Terrorismos contra a natureza, como é o caso da mineração em Mariana, Minas Gerais, ou a destruição sistemática da floresta amazônica ainda são tratados como catástrofes, não como crimes, assim como são tratados como questões meramente policiais, não sintomas de grave crise social, a violência que nos cerca no cotidiano. É imperativo rever esses conceitos: não há segurança meramente repressiva. A segurança nasce da liberdade e da justiça social.

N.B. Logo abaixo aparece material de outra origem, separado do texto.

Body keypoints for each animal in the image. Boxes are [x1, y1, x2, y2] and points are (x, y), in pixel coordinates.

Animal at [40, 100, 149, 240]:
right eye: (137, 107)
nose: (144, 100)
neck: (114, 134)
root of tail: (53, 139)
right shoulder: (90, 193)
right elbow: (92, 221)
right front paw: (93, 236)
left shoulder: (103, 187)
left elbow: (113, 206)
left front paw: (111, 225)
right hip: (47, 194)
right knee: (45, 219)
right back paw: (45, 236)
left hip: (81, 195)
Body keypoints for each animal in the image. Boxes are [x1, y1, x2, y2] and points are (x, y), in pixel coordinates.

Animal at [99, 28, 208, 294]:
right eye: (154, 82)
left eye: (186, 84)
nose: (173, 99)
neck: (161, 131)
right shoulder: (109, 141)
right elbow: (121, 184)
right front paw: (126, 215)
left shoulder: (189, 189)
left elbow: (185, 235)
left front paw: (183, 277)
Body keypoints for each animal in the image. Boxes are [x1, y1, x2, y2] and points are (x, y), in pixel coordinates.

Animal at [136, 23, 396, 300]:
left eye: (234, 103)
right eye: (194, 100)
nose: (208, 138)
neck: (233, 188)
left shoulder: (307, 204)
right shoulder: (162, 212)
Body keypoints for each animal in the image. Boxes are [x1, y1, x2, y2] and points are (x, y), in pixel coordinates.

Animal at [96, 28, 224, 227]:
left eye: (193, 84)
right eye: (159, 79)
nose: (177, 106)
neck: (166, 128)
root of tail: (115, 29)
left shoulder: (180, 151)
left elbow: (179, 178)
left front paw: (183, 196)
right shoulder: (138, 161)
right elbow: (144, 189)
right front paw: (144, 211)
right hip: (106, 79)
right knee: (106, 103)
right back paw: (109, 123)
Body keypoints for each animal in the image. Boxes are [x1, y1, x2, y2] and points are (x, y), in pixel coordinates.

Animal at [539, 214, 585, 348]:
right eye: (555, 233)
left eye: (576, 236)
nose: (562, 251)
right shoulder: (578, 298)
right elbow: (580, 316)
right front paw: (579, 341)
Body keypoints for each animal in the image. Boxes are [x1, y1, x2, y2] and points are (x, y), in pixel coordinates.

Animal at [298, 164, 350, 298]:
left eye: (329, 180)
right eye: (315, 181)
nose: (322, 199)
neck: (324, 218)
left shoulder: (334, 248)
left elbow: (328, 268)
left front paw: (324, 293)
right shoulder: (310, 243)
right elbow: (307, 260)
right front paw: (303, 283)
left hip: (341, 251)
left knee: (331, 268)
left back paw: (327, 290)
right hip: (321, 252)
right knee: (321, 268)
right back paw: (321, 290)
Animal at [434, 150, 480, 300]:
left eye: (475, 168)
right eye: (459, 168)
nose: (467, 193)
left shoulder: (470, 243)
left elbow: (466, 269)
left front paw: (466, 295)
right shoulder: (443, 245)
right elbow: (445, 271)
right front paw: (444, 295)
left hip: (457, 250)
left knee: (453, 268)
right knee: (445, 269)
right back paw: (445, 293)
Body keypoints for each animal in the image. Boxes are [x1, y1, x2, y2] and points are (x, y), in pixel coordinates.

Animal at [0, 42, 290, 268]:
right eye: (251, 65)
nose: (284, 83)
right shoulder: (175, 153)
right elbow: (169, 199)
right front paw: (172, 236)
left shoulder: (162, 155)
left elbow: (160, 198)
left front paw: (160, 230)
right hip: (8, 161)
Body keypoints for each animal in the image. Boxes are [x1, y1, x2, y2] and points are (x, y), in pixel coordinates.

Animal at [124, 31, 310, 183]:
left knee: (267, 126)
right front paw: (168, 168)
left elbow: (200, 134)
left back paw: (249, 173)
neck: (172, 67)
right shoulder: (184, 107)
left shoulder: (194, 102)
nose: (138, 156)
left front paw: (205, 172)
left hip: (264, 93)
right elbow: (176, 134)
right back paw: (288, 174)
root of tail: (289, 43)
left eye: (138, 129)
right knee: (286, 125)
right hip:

O nosso jornalismo, portanto, ainda tem muito o que evoluir. Precisa revolucionar a visão de democracia e de felicidade. Não basta apenas iluminar a face bolorenta dos problemas. É imperativo iluminar o arcaísmo das estruturas. A música que a imprensa toca, nas suas múltiplas versões, ainda é estridente e se encontra distante do espírito humanista. Hora de debruçar-se sobre a imprensa europeia. Hora de refletir sobre as percepções para não confundir democracia com guerra entre bandidos e mocinhos.
(1) Wolt, dass ich Angst habe Vergesst est!, nº 48, 19.11.2015.
(2) Soyez libres, c’est un ordre, fevereiro 2015,p. 28.
(3) 7 de janeiro de 2015, em Paris, resultando no massacre de 12 pessoas, entre elas parte da equipe do jornal satírico francês, que teria insultado o profeta Maomé com suas charges.
* Francisco Viana é doutor em filosofia política (PUC-SP) e consultor de comunicação.